A friend recalled Margaret Vaillancourt this way: Many activists burn with Old Testament outrage over injustice. Margaret Vaillancourt was one who got things changed.

Vaillancourt's force as a writer and community activist furthered a number of causes in Minnesota, including the Hepatitis B Coalition that she cofounded (now the Immunization Action Coalition), the welfare rights group Minnesota Recipients Alliance, the local Children's Defense Fund and the Self Reliance Center.

She was instrumental in helping pass Minnesota's Children's Health Plan in 1986, according to Luanne Nyberg, former head of the local Children's Defense Fund.

Nyberg recalled how during the Children's Health Plan campaign, Vaillancourt wrote powerful biographical sketches of uninsured children in Minnesota who had experienced preventable health problems. The group stuffed the stories into the mailboxes of every lawmaker and reporter at the State Capitol for 20 days in a row.

"She was a genius at humanizing and telling the real story, the heart story," Nyberg said.

Vaillancourt died Oct. 15 at 67 after a 10-month battle with uterine cancer. She donated her body to the University of Minnesota's anatomy bequest program.

Margaret Victoria Noonan was born in Alexandria, Minn., in 1946, where her father operated the North American Creamery. She was the second of four children.

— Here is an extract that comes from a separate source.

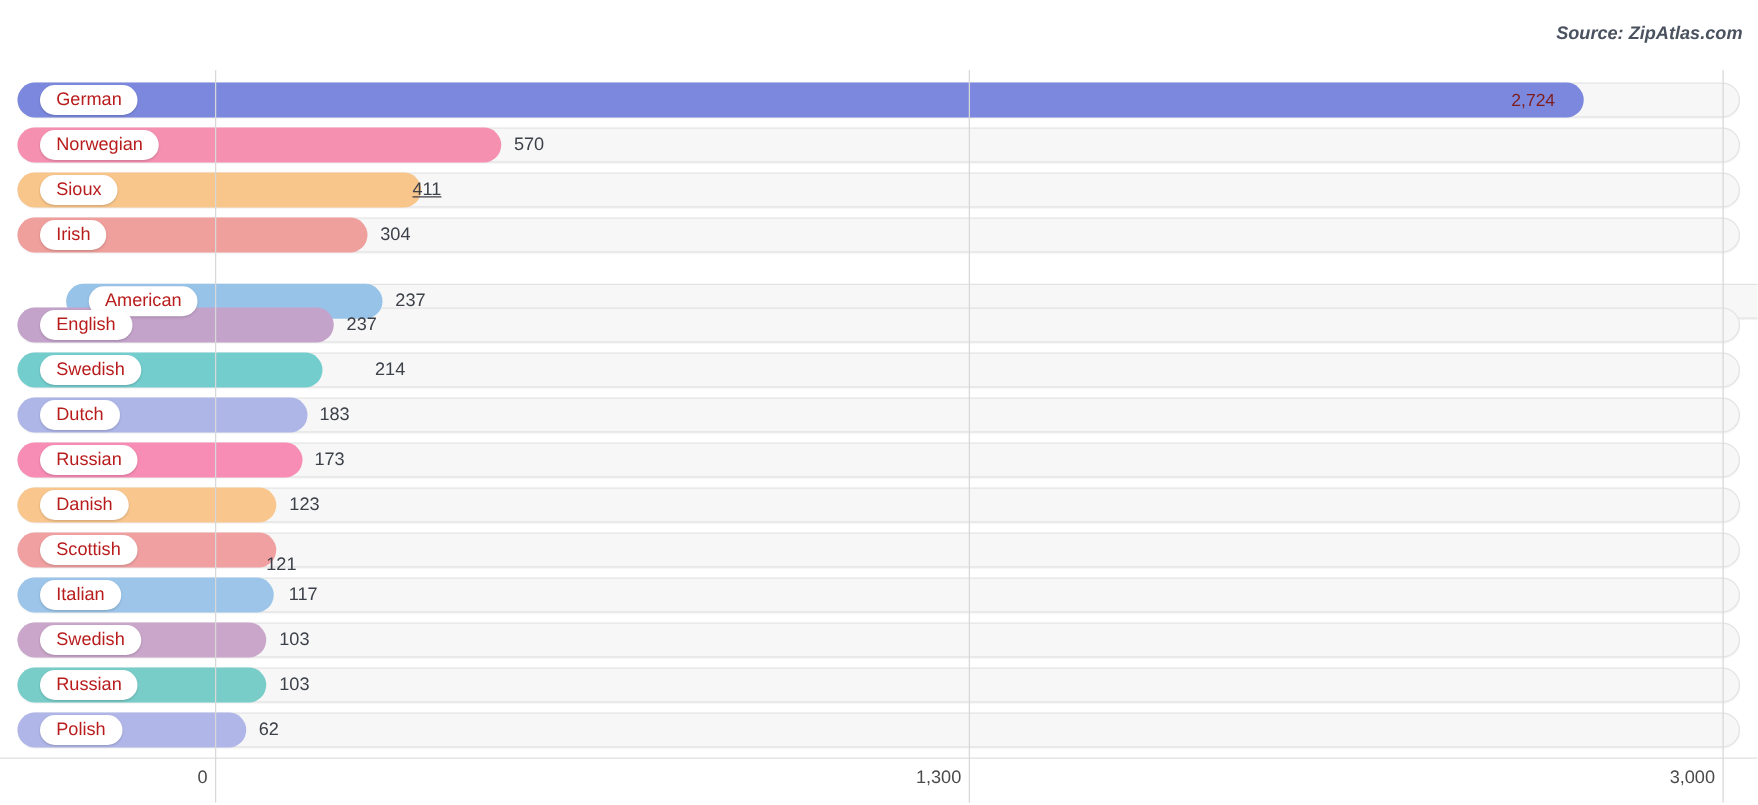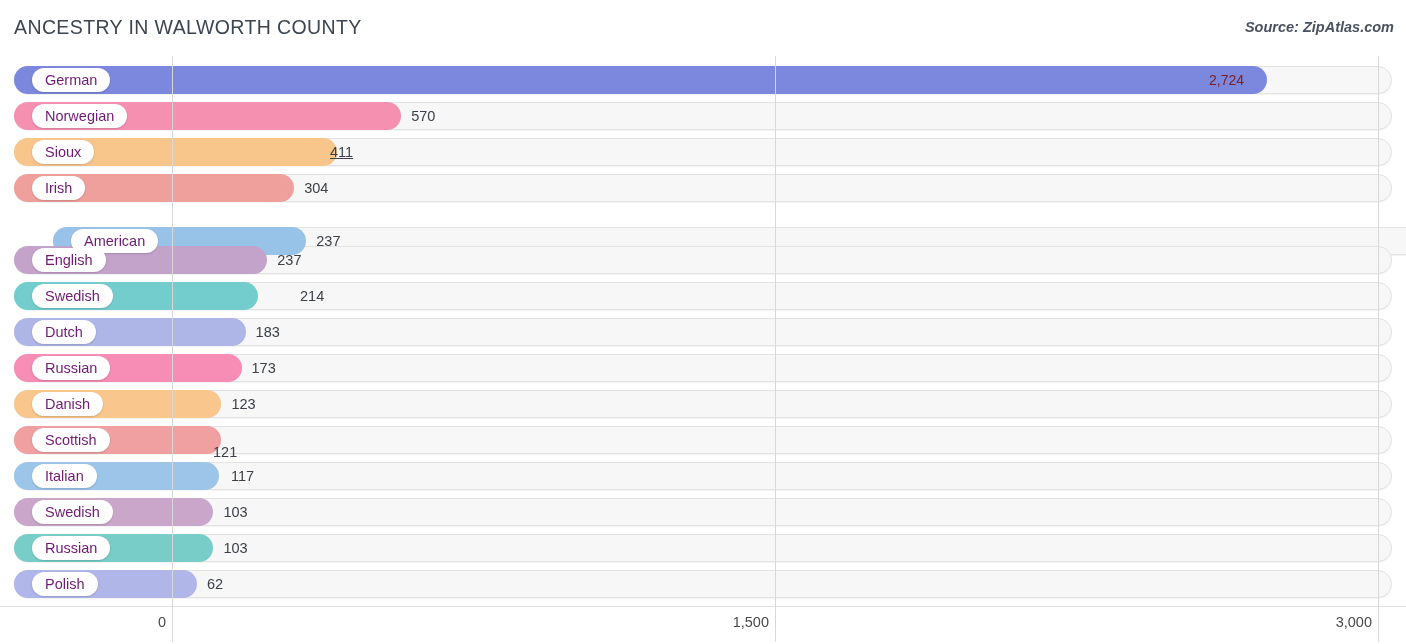"ANCESTRY IN WALWORTH COUNTY" div { html: <div>ANCESTRY IN WALWORTH COUNTY</div> -> none }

Her mother died when she was a teen, said her daughter Chelsea Miller of Minneapolis, propelling her to create a collection of writings by women who lost their mothers early in life. "Kiss Me Goodnight," which she co-edited with Ann Murphy O'Fallon, was a 2007 Minnesota Book Award finalist.

Miller said her mother graduated from Hamline University in St. Paul, then set out for Boston, where she worked in publishing. She was briefly married but eventually divorced, keeping the name Vaillancourt.

Her mother was a free spirit who hated the term "outside the box," but lived it, her daughter said. Her favorite T-shirt was the one saying: The Hippies Were Right.

In the early 1980s, they moved to Virginia, Miller said, making their home in a two-room schoolhouse at the foot of Jump Mountain while her mother was a copy editor at the News-Gazette in Lexington. They raised hogs, traded horses and listened to a lot of live bluegrass music.

Back in Minneapolis, the two eventually settled into a mint-green stucco bungalow in the Corcoran neighborhood, where Vaillancourt's organic vegetable gardens flourished.

Good friend Bonnie West of St. Paul said she introduced Vaillancourt to her friend Buzz Mandel in New York when Vaillancourt was working there on immunization issues for the Centers for Disease Control and Prevention.

The two married when Vaillancourt was 55.

West said she and Vaillancourt did at least eight triathlons together starting around 1992: "We were always the oldest and pretty much the only in our age group for the next 10 years."

"Anything we thought of to do, she was always game," West said.

After retiring from the Minnesota Department of Health, Vaillancourt became a popular water aerobics instructor at the YWCA in Midtown and the Blaisdell YMCA.

Vaillancourt is survived by her husband and daughter, sister Deb Snell who lives in Kenya, brother Topper Noonan of Racine, Wis., and two granddaughters.

A celebration of her life was held in the rain in the back yard of her home Oct. 20.